▶ **Your assignment**: Set down exactly the lines below between the line holding "2) Hard cheeses" and the line holding "A) A food specified", inclusive; no other line belongs in the answer.

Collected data
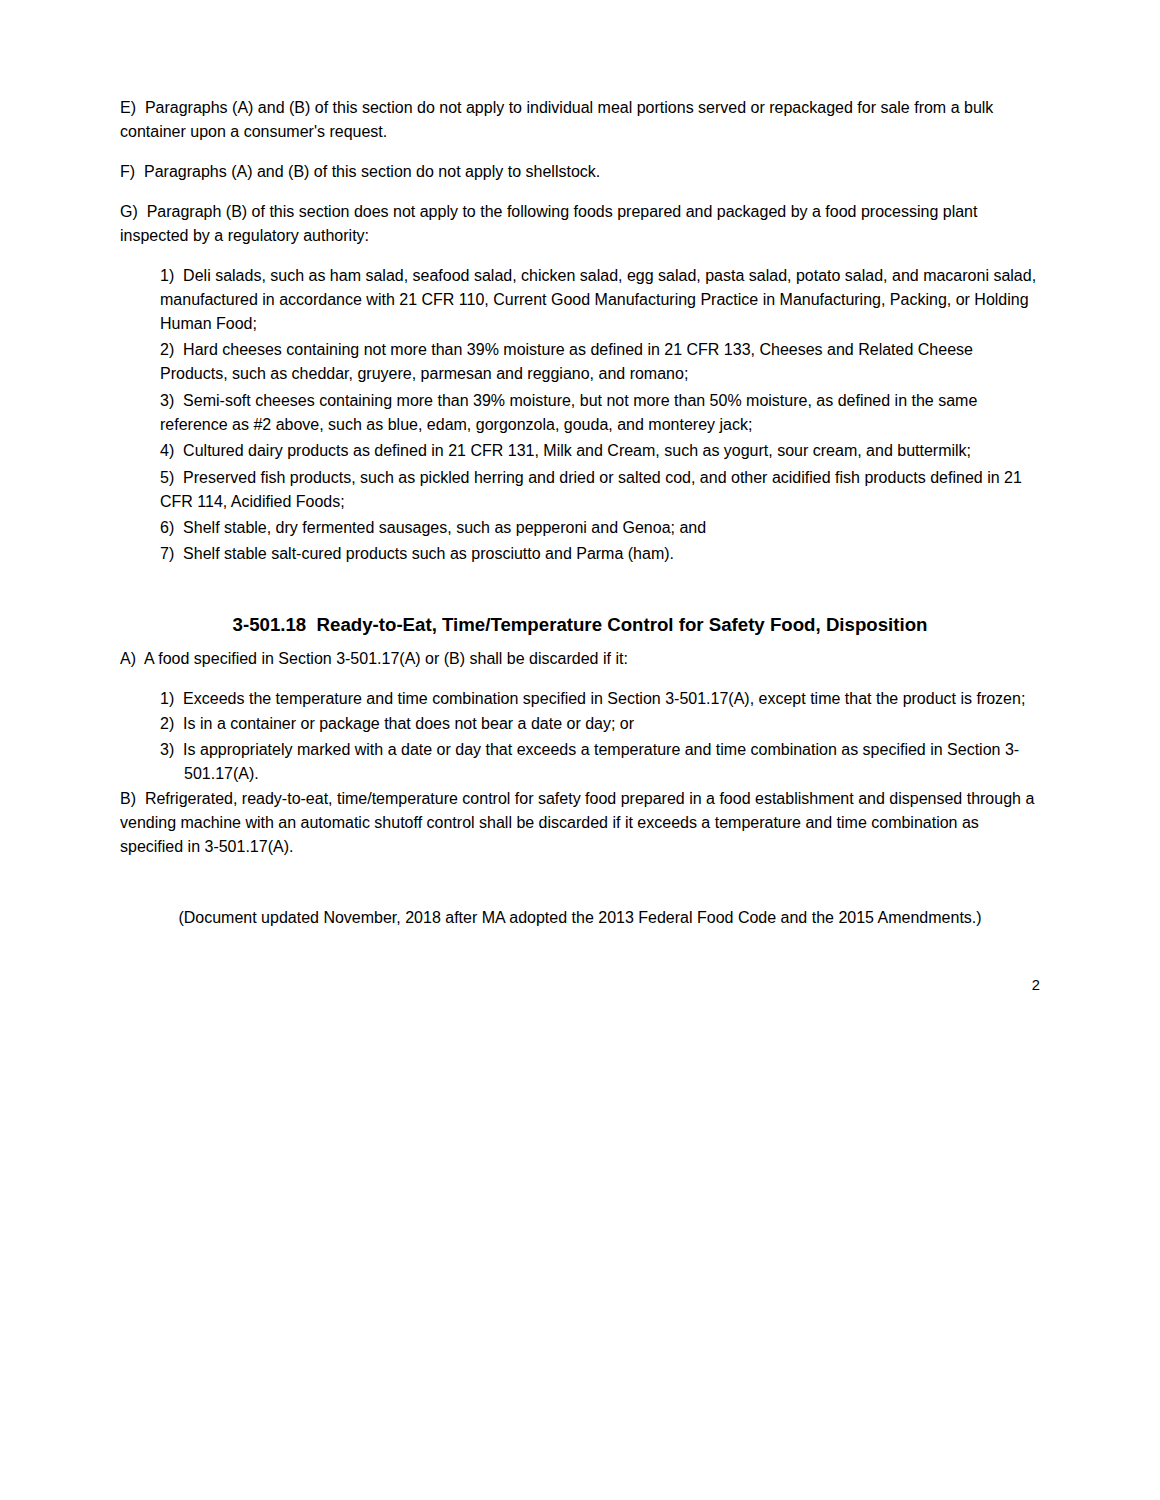E) Paragraphs (A) and (B) of this section do not apply to individual meal portions served or repackaged for sale from a bulk container upon a consumer's request.
F) Paragraphs (A) and (B) of this section do not apply to shellstock.
G) Paragraph (B) of this section does not apply to the following foods prepared and packaged by a food processing plant inspected by a regulatory authority:
1) Deli salads, such as ham salad, seafood salad, chicken salad, egg salad, pasta salad, potato salad, and macaroni salad, manufactured in accordance with 21 CFR 110, Current Good Manufacturing Practice in Manufacturing, Packing, or Holding Human Food;
2) Hard cheeses containing not more than 39% moisture as defined in 21 CFR 133, Cheeses and Related Cheese Products, such as cheddar, gruyere, parmesan and reggiano, and romano;
3) Semi-soft cheeses containing more than 39% moisture, but not more than 50% moisture, as defined in the same reference as #2 above, such as blue, edam, gorgonzola, gouda, and monterey jack;
4) Cultured dairy products as defined in 21 CFR 131, Milk and Cream, such as yogurt, sour cream, and buttermilk;
5) Preserved fish products, such as pickled herring and dried or salted cod, and other acidified fish products defined in 21 CFR 114, Acidified Foods;
6) Shelf stable, dry fermented sausages, such as pepperoni and Genoa; and
7) Shelf stable salt-cured products such as prosciutto and Parma (ham).
3-501.18 Ready-to-Eat, Time/Temperature Control for Safety Food, Disposition
A) A food specified in Section 3-501.17(A) or (B) shall be discarded if it:
1) Exceeds the temperature and time combination specified in Section 3-501.17(A), except time that the product is frozen;
2) Is in a container or package that does not bear a date or day; or
3) Is appropriately marked with a date or day that exceeds a temperature and time combination as specified in Section 3-501.17(A).
B) Refrigerated, ready-to-eat, time/temperature control for safety food prepared in a food establishment and dispensed through a vending machine with an automatic shutoff control shall be discarded if it exceeds a temperature and time combination as specified in 3-501.17(A).
(Document updated November, 2018 after MA adopted the 2013 Federal Food Code and the 2015 Amendments.)
2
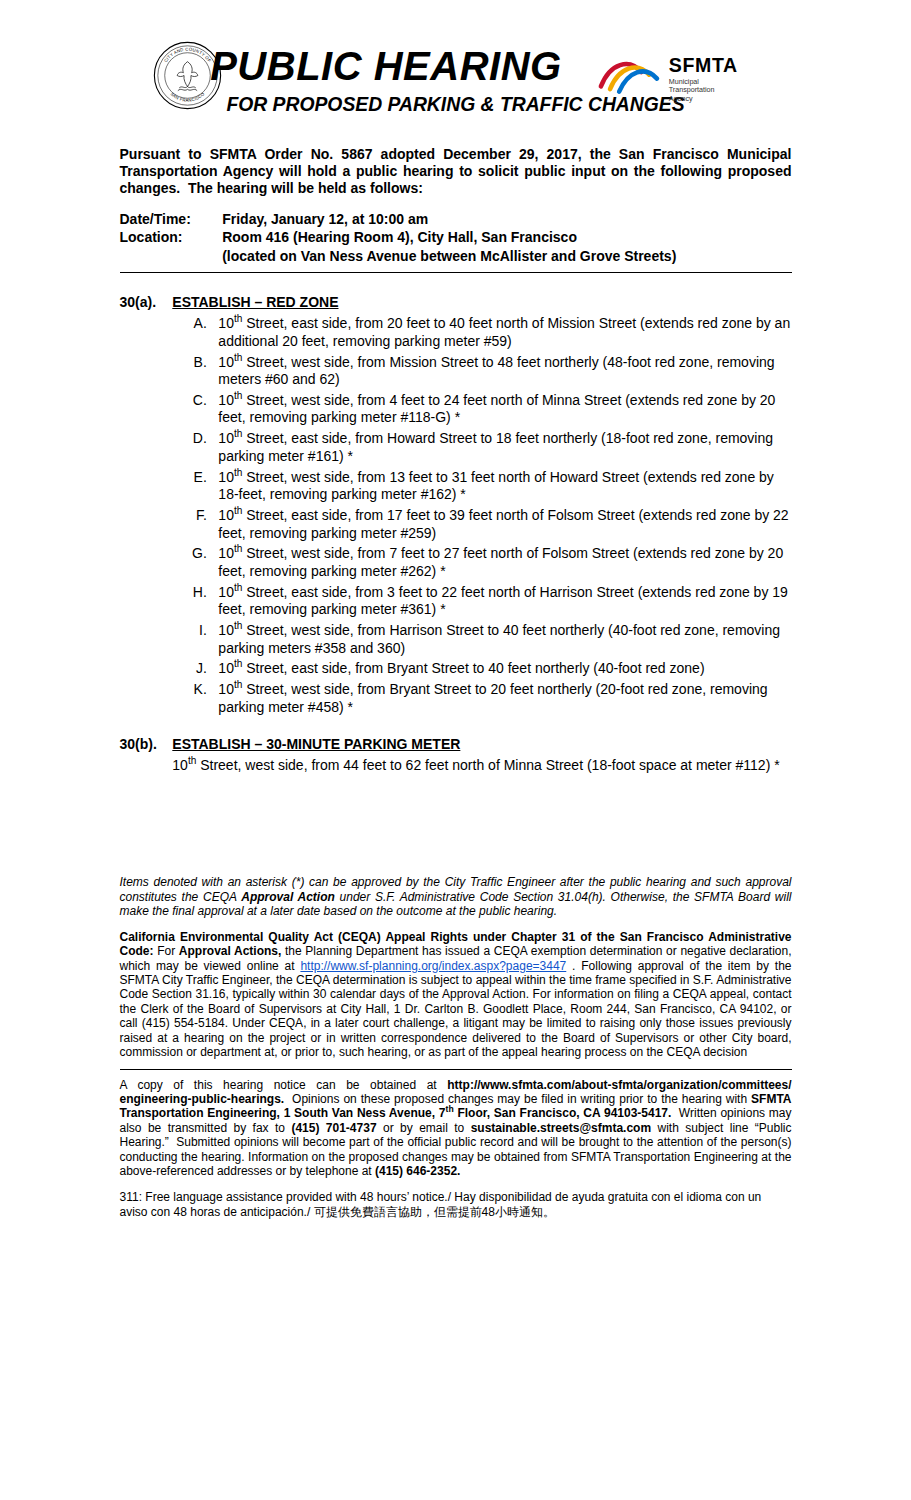CITY AND COUNTY OF SAN FRANCISCO
SFMTA Municipal Transportation Agency
PUBLIC HEARING
FOR PROPOSED PARKING & TRAFFIC CHANGES
Pursuant to SFMTA Order No. 5867 adopted December 29, 2017, the San Francisco Municipal Transportation Agency will hold a public hearing to solicit public input on the following proposed changes. The hearing will be held as follows:
| Date/Time: | Friday, January 12, at 10:00 am |
| Location: | Room 416 (Hearing Room 4), City Hall, San Francisco |
| | (located on Van Ness Avenue between McAllister and Grove Streets) |
30(a). ESTABLISH – RED ZONE
10th Street, east side, from 20 feet to 40 feet north of Mission Street (extends red zone by an additional 20 feet, removing parking meter #59)
10th Street, west side, from Mission Street to 48 feet northerly (48-foot red zone, removing meters #60 and 62)
10th Street, west side, from 4 feet to 24 feet north of Minna Street (extends red zone by 20 feet, removing parking meter #118-G) *
10th Street, east side, from Howard Street to 18 feet northerly (18-foot red zone, removing parking meter #161) *
10th Street, west side, from 13 feet to 31 feet north of Howard Street (extends red zone by 18-feet, removing parking meter #162) *
10th Street, east side, from 17 feet to 39 feet north of Folsom Street (extends red zone by 22 feet, removing parking meter #259)
10th Street, west side, from 7 feet to 27 feet north of Folsom Street (extends red zone by 20 feet, removing parking meter #262) *
10th Street, east side, from 3 feet to 22 feet north of Harrison Street (extends red zone by 19 feet, removing parking meter #361) *
10th Street, west side, from Harrison Street to 40 feet northerly (40-foot red zone, removing parking meters #358 and 360)
10th Street, east side, from Bryant Street to 40 feet northerly (40-foot red zone)
10th Street, west side, from Bryant Street to 20 feet northerly (20-foot red zone, removing parking meter #458) *
30(b). ESTABLISH – 30-MINUTE PARKING METER
10th Street, west side, from 44 feet to 62 feet north of Minna Street (18-foot space at meter #112) *
Items denoted with an asterisk (*) can be approved by the City Traffic Engineer after the public hearing and such approval constitutes the CEQA Approval Action under S.F. Administrative Code Section 31.04(h). Otherwise, the SFMTA Board will make the final approval at a later date based on the outcome at the public hearing.
California Environmental Quality Act (CEQA) Appeal Rights under Chapter 31 of the San Francisco Administrative Code: For Approval Actions, the Planning Department has issued a CEQA exemption determination or negative declaration, which may be viewed online at http://www.sf-planning.org/index.aspx?page=3447 . Following approval of the item by the SFMTA City Traffic Engineer, the CEQA determination is subject to appeal within the time frame specified in S.F. Administrative Code Section 31.16, typically within 30 calendar days of the Approval Action. For information on filing a CEQA appeal, contact the Clerk of the Board of Supervisors at City Hall, 1 Dr. Carlton B. Goodlett Place, Room 244, San Francisco, CA 94102, or call (415) 554-5184. Under CEQA, in a later court challenge, a litigant may be limited to raising only those issues previously raised at a hearing on the project or in written correspondence delivered to the Board of Supervisors or other City board, commission or department at, or prior to, such hearing, or as part of the appeal hearing process on the CEQA decision
A copy of this hearing notice can be obtained at http://www.sfmta.com/about-sfmta/organization/committees/ engineering-public-hearings. Opinions on these proposed changes may be filed in writing prior to the hearing with SFMTA Transportation Engineering, 1 South Van Ness Avenue, 7th Floor, San Francisco, CA 94103-5417. Written opinions may also be transmitted by fax to (415) 701-4737 or by email to sustainable.streets@sfmta.com with subject line “Public Hearing.” Submitted opinions will become part of the official public record and will be brought to the attention of the person(s) conducting the hearing. Information on the proposed changes may be obtained from SFMTA Transportation Engineering at the above-referenced addresses or by telephone at (415) 646-2352.
311: Free language assistance provided with 48 hours’ notice./ Hay disponibilidad de ayuda gratuita con el idioma con un aviso con 48 horas de anticipación./ 可提供免費語言協助，但需提前48小時通知。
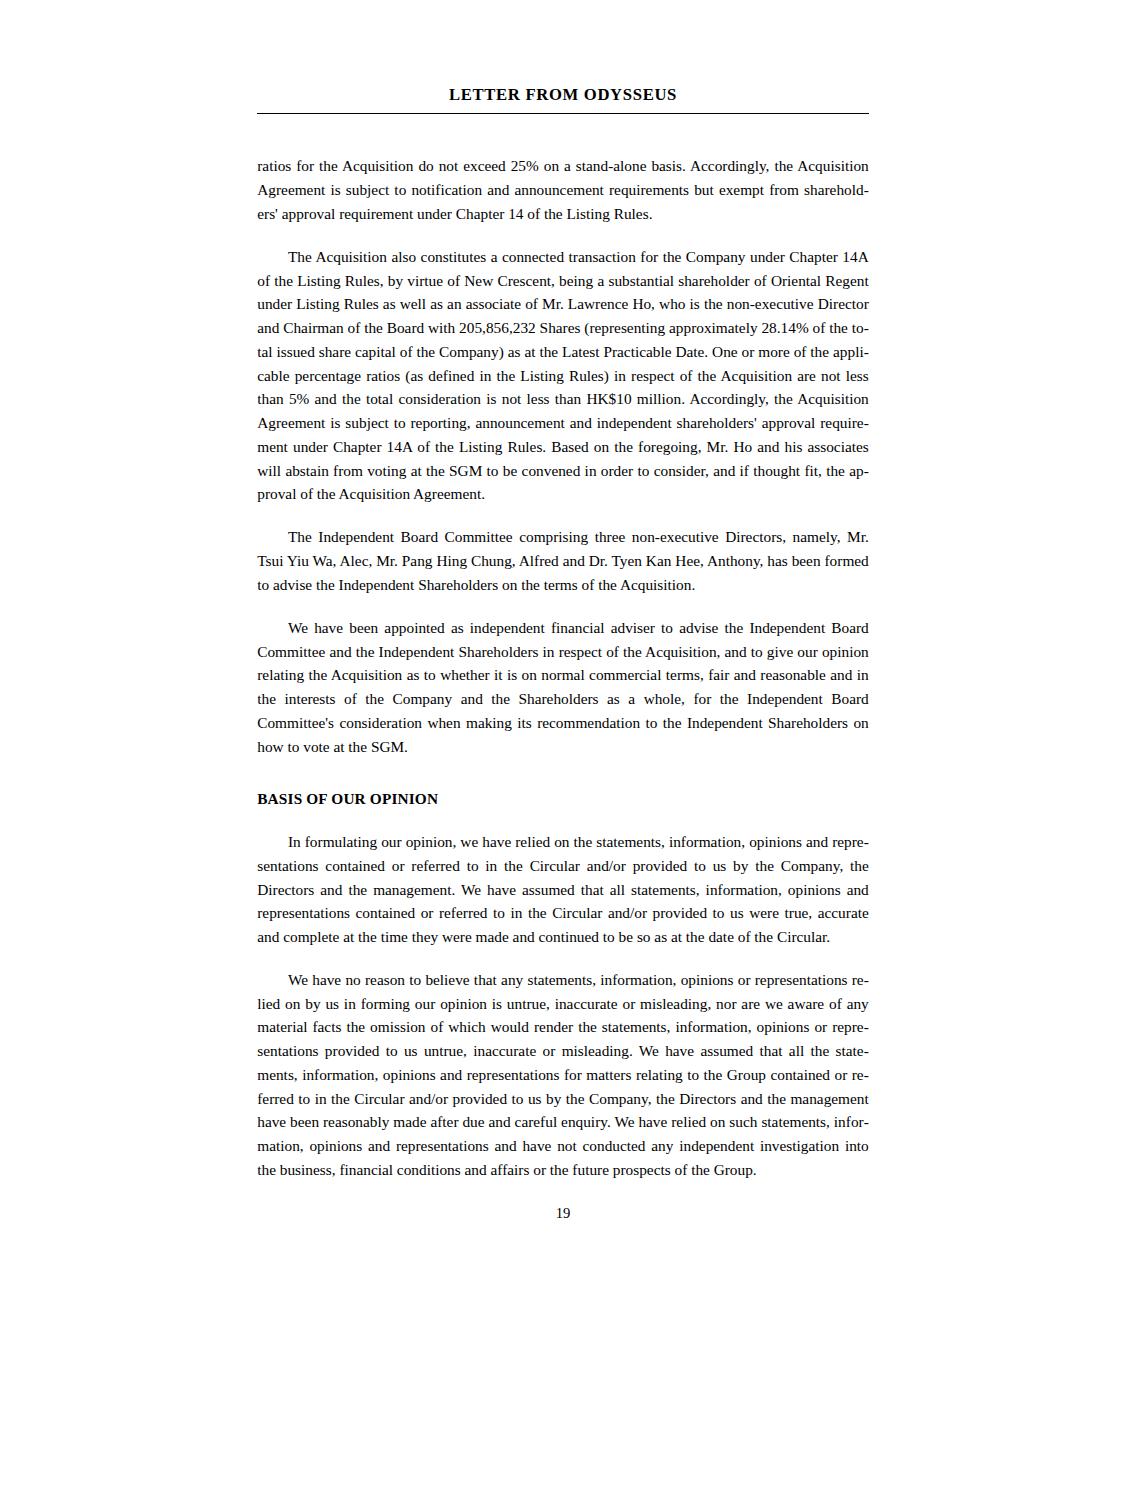LETTER FROM ODYSSEUS
ratios for the Acquisition do not exceed 25% on a stand-alone basis. Accordingly, the Acquisition Agreement is subject to notification and announcement requirements but exempt from shareholders' approval requirement under Chapter 14 of the Listing Rules.
The Acquisition also constitutes a connected transaction for the Company under Chapter 14A of the Listing Rules, by virtue of New Crescent, being a substantial shareholder of Oriental Regent under Listing Rules as well as an associate of Mr. Lawrence Ho, who is the non-executive Director and Chairman of the Board with 205,856,232 Shares (representing approximately 28.14% of the total issued share capital of the Company) as at the Latest Practicable Date. One or more of the applicable percentage ratios (as defined in the Listing Rules) in respect of the Acquisition are not less than 5% and the total consideration is not less than HK$10 million. Accordingly, the Acquisition Agreement is subject to reporting, announcement and independent shareholders' approval requirement under Chapter 14A of the Listing Rules. Based on the foregoing, Mr. Ho and his associates will abstain from voting at the SGM to be convened in order to consider, and if thought fit, the approval of the Acquisition Agreement.
The Independent Board Committee comprising three non-executive Directors, namely, Mr. Tsui Yiu Wa, Alec, Mr. Pang Hing Chung, Alfred and Dr. Tyen Kan Hee, Anthony, has been formed to advise the Independent Shareholders on the terms of the Acquisition.
We have been appointed as independent financial adviser to advise the Independent Board Committee and the Independent Shareholders in respect of the Acquisition, and to give our opinion relating the Acquisition as to whether it is on normal commercial terms, fair and reasonable and in the interests of the Company and the Shareholders as a whole, for the Independent Board Committee's consideration when making its recommendation to the Independent Shareholders on how to vote at the SGM.
Basis of our opinion
In formulating our opinion, we have relied on the statements, information, opinions and representations contained or referred to in the Circular and/or provided to us by the Company, the Directors and the management. We have assumed that all statements, information, opinions and representations contained or referred to in the Circular and/or provided to us were true, accurate and complete at the time they were made and continued to be so as at the date of the Circular.
We have no reason to believe that any statements, information, opinions or representations relied on by us in forming our opinion is untrue, inaccurate or misleading, nor are we aware of any material facts the omission of which would render the statements, information, opinions or representations provided to us untrue, inaccurate or misleading. We have assumed that all the statements, information, opinions and representations for matters relating to the Group contained or referred to in the Circular and/or provided to us by the Company, the Directors and the management have been reasonably made after due and careful enquiry. We have relied on such statements, information, opinions and representations and have not conducted any independent investigation into the business, financial conditions and affairs or the future prospects of the Group.
19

▶ **Output below**:
2) Hard cheeses containing not more than 39% moisture as defined in 21 CFR 133, Cheeses and Related Cheese Products, such as cheddar, gruyere, parmesan and reggiano, and romano;
3) Semi-soft cheeses containing more than 39% moisture, but not more than 50% moisture, as defined in the same reference as #2 above, such as blue, edam, gorgonzola, gouda, and monterey jack;
4) Cultured dairy products as defined in 21 CFR 131, Milk and Cream, such as yogurt, sour cream, and buttermilk;
5) Preserved fish products, such as pickled herring and dried or salted cod, and other acidified fish products defined in 21 CFR 114, Acidified Foods;
6) Shelf stable, dry fermented sausages, such as pepperoni and Genoa; and
7) Shelf stable salt-cured products such as prosciutto and Parma (ham).
3-501.18 Ready-to-Eat, Time/Temperature Control for Safety Food, Disposition
A) A food specified in Section 3-501.17(A) or (B) shall be discarded if it:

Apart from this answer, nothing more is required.